And in the tremble of her irritated voice there was revealed the anger, the bitter disappointment she had experienced in the constant contact with this cult of beauty, that paid no attention to her, who was aged before her time, sickly, with the ugliness of physical misery, whom each one of these enthusiastic homages wounded like a reproach, marking the abyss between her sad condition and the ideal that filled the mind of her husband.
"Do you think I don't know what you are thinking about. I laugh at your fidelity. A lie! Hypocrisy! As you get older, a mad desire is mastering you. If you could, if you had the courage, you would run after these creatures of beautiful flesh that you praise so highly. You are commonplace. There's nothing in you but coarseness and materialism. Form! Flesh! And they call that artistic? I'd have done better to marry a shoemaker, one of those honest, simple men that takes his poor little wife to dinner in a restaurant on Sunday and worships her, not knowing any other."
Renovales began to feel irritated at this attack that was no longer based on his actions but on his thoughts. That was worse than the Inquisition. She had spied on him constantly; always on the watch, she picked up his least words and expressions, she penetrated his thoughts, making his inclinations and enthusiasms a subject for jealousy.
"Stop, Josephina. That's despicable. I won't be able to think, to produce. You spy on me and pursue me even in my art."
She shrugged her shoulders scornfully. His art! She scoffed at it.

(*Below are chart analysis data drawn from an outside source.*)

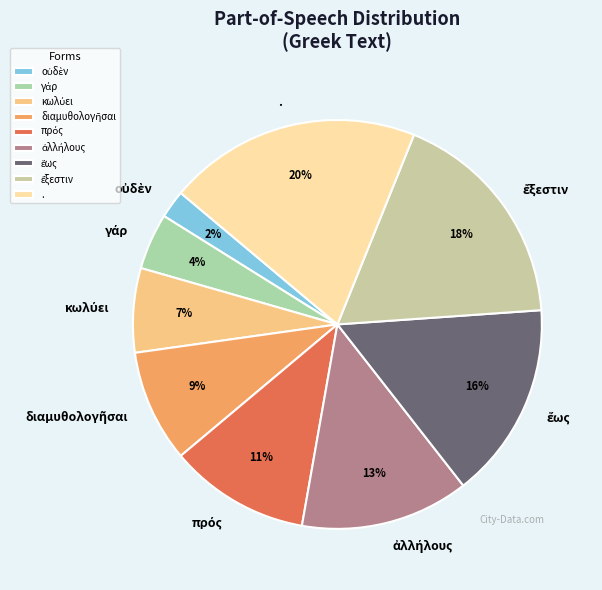

What is the largest slice in the pie chart?

.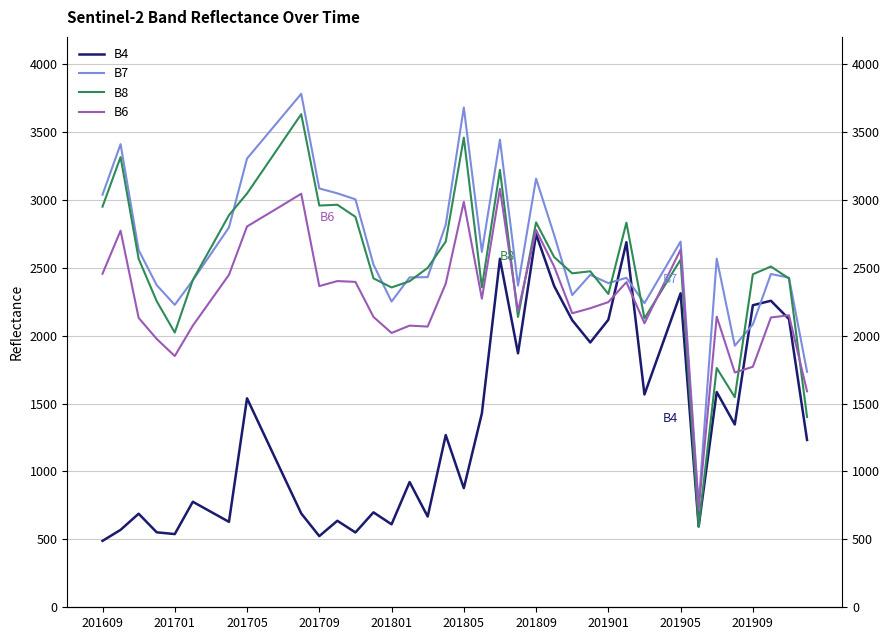

How many intersections are there between B7 and B8?

12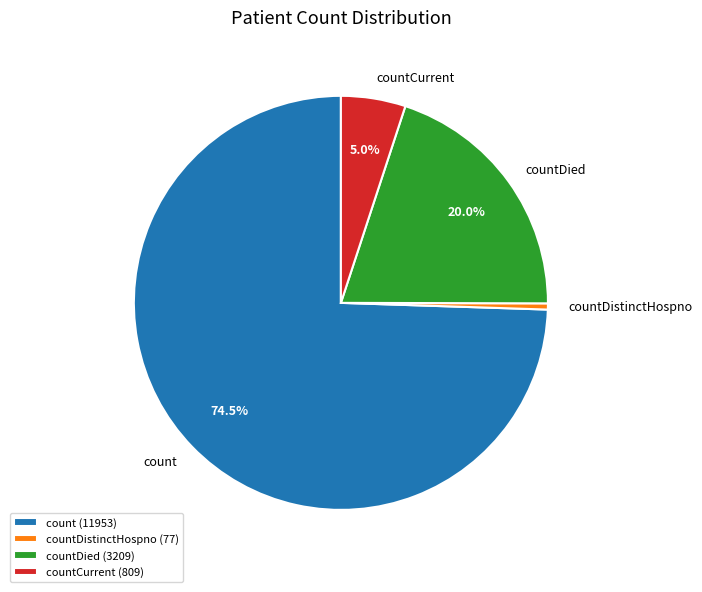

Count the number of slices in the pie.

4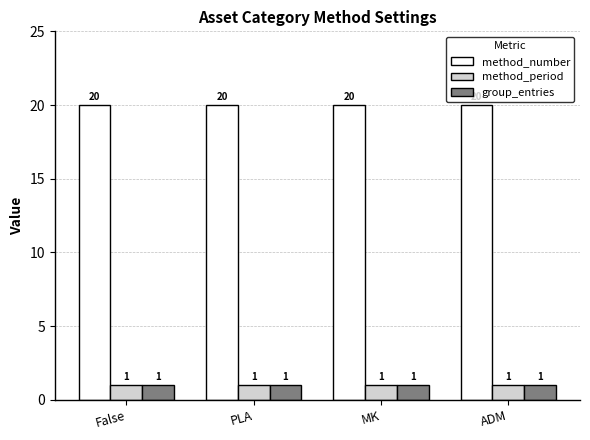

How many groups of bars are there?

4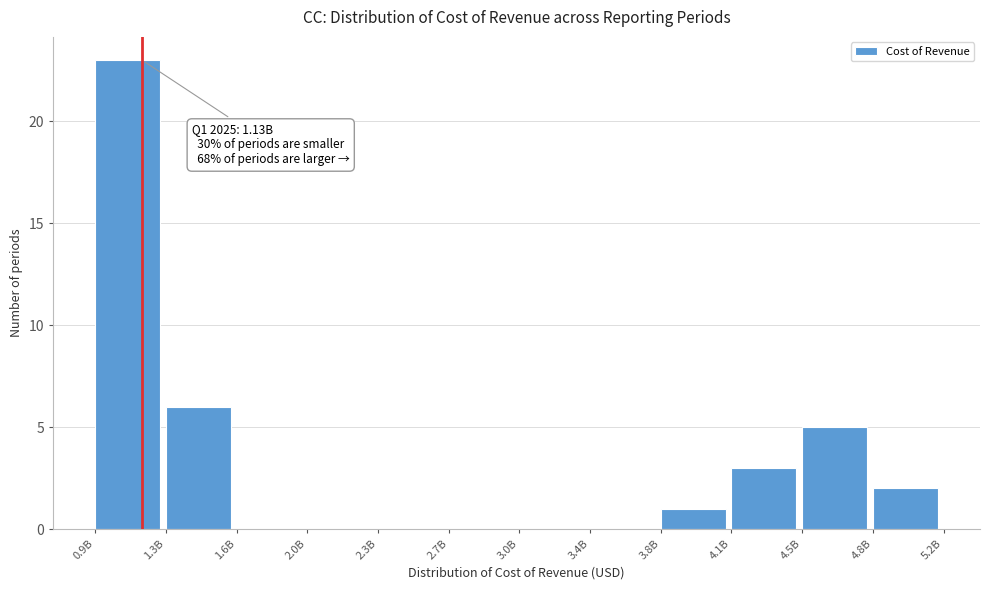

Reading left to right, list all the values displayed in this chart.

0.9B=23	1.3B=6	1.6B=0	2.0B=0	2.3B=0	2.7B=0	3.0B=0	3.4B=0	3.8B=1	4.1B=3	4.5B=5	4.8B=2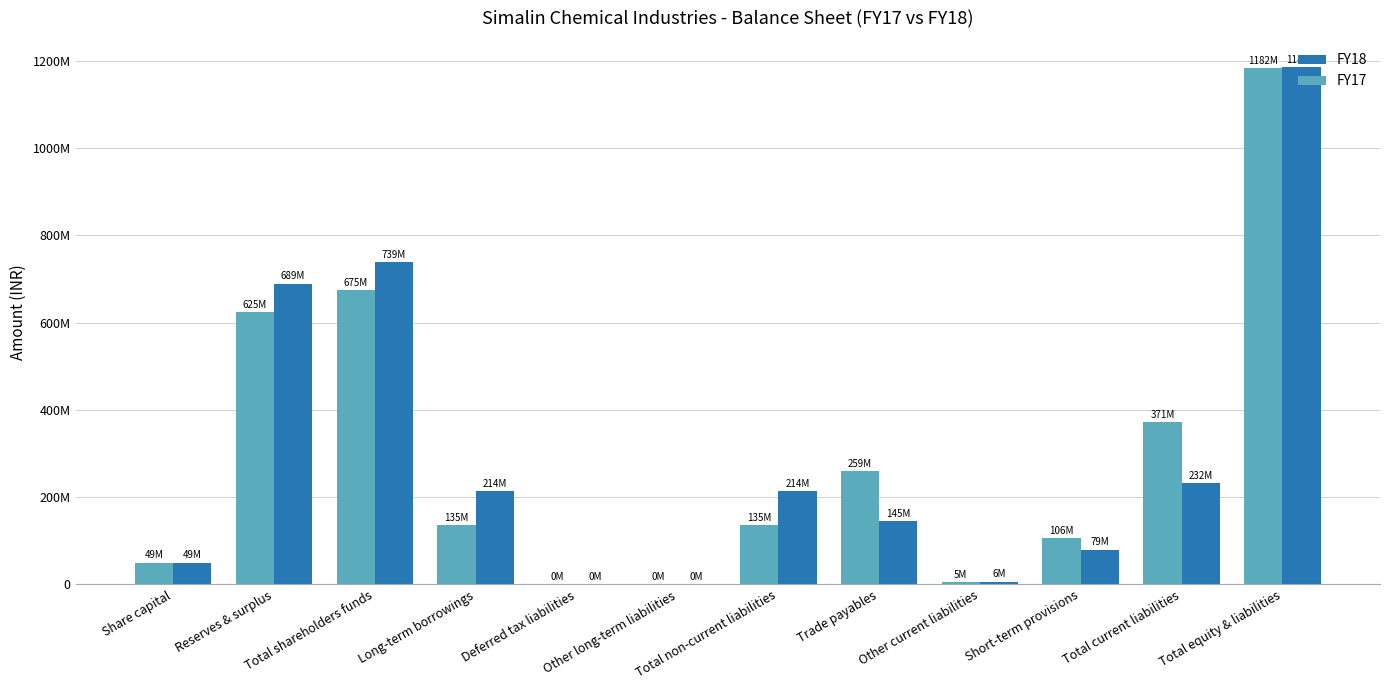

Where is FY17 nearest to the value 591428431?

Reserves & surplus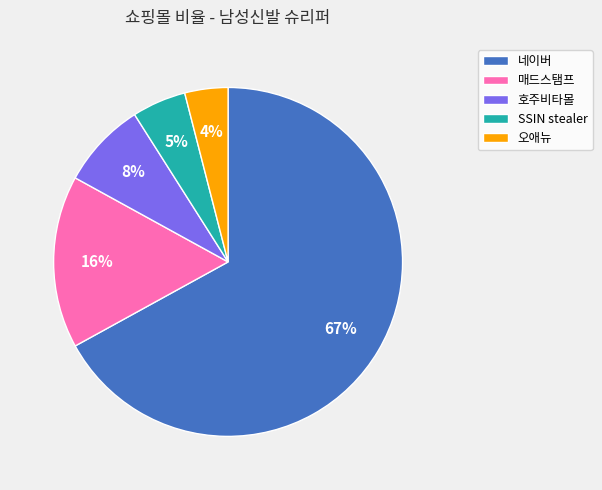

To the nearest percent, what is the difference between the SSIN stealer and 매드스탬프 slice percentages?

11%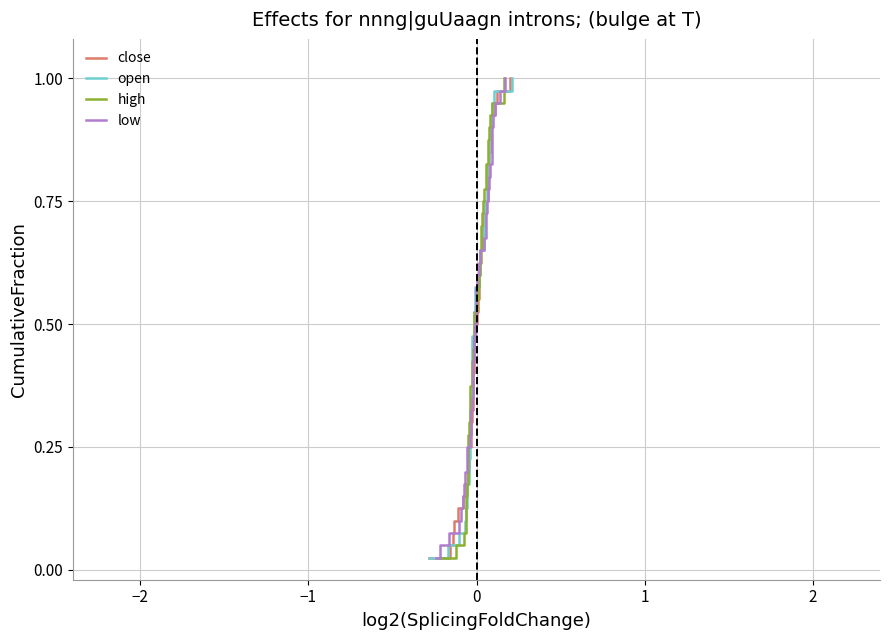

True or false: open has more than 2 points higher than both neighbors.

False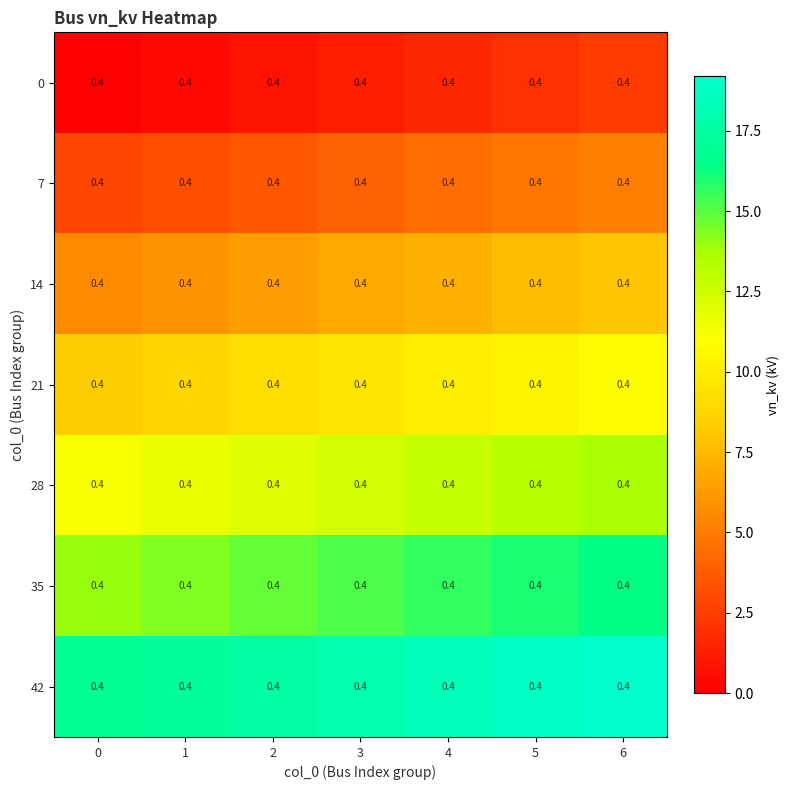

Reading left to right, transcribe all the data shown in this chart.

0: 0=0.4	1=0.4	2=0.4	3=0.4	4=0.4	5=0.4	6=0.4
7: 0=0.4	1=0.4	2=0.4	3=0.4	4=0.4	5=0.4	6=0.4
14: 0=0.4	1=0.4	2=0.4	3=0.4	4=0.4	5=0.4	6=0.4
21: 0=0.4	1=0.4	2=0.4	3=0.4	4=0.4	5=0.4	6=0.4
28: 0=0.4	1=0.4	2=0.4	3=0.4	4=0.4	5=0.4	6=0.4
35: 0=0.4	1=0.4	2=0.4	3=0.4	4=0.4	5=0.4	6=0.4
42: 0=0.4	1=0.4	2=0.4	3=0.4	4=0.4	5=0.4	6=0.4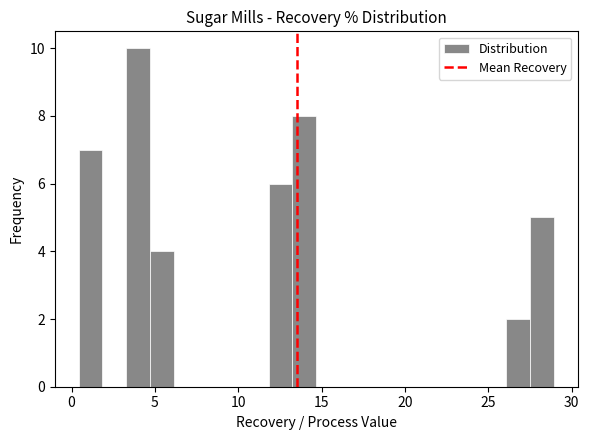

Around what value on the x-axis is the tallest bar? Give the approximate position of its centre, as read against the axis.

4.0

And she began again to insult painting, repenting that she had joined her lot to an artist's. Men like him ought not to marry respectable women, what people call "homebodies." Their fate was to remain single or to join with unscrupulous women who were in love with their own form and were capable of exhibiting it in the street, taking pride in their nakedness.
"I used to love you; did you know it?" she said coldly. "I used to love you, but I no longer love you. What's the use? I know that even if you swore to me on your knees, you would never be faithful to me. You might be tied to my apron strings but your thoughts would go wandering off to caress those beauties you worship. You've got a perfect harem in your head. I think I am living alone with you and when I look at you, the house is peopled with women that surround me, that fill everything and mock at me; all fair, like children of the devil all naked, like temptations. Let me alone, Mariano, don't come near me. I don't want to see you. Put out the light."
And seeing that the artist did not obey her command, she pressed the button herself. The cracking of her bones could be heard as she wrapped herself up in the bed-clothes.
Renovales was left in utter darkness, and feeling his way, he got into bed too. He no longer implored, he remained silent, angry. The tender compassion that made him put up with his wife's nervous attacks had disappeared. What more did she expect of him? How far was it going to go? He lived the life of a recluse, restraining his healthy passion, keeping a chaste fidelity out of habit and respect, seeking an outlet in the ardent vagaries of his fancy, and even that was a crime! With the acumen of a sick woman, she saw within him, divining his ideas, following their course, tearing off the veil behind which he concealed those feasts of fancy with which he passed his solitary hours. This persecution reached even his brain. He could not patiently endure the jealousy of that woman who was embittered by the loss of her youthful freshness.
She began her weeping again in the darkness. She sobbed convulsively, tossing the clothes with the heaving of her breast.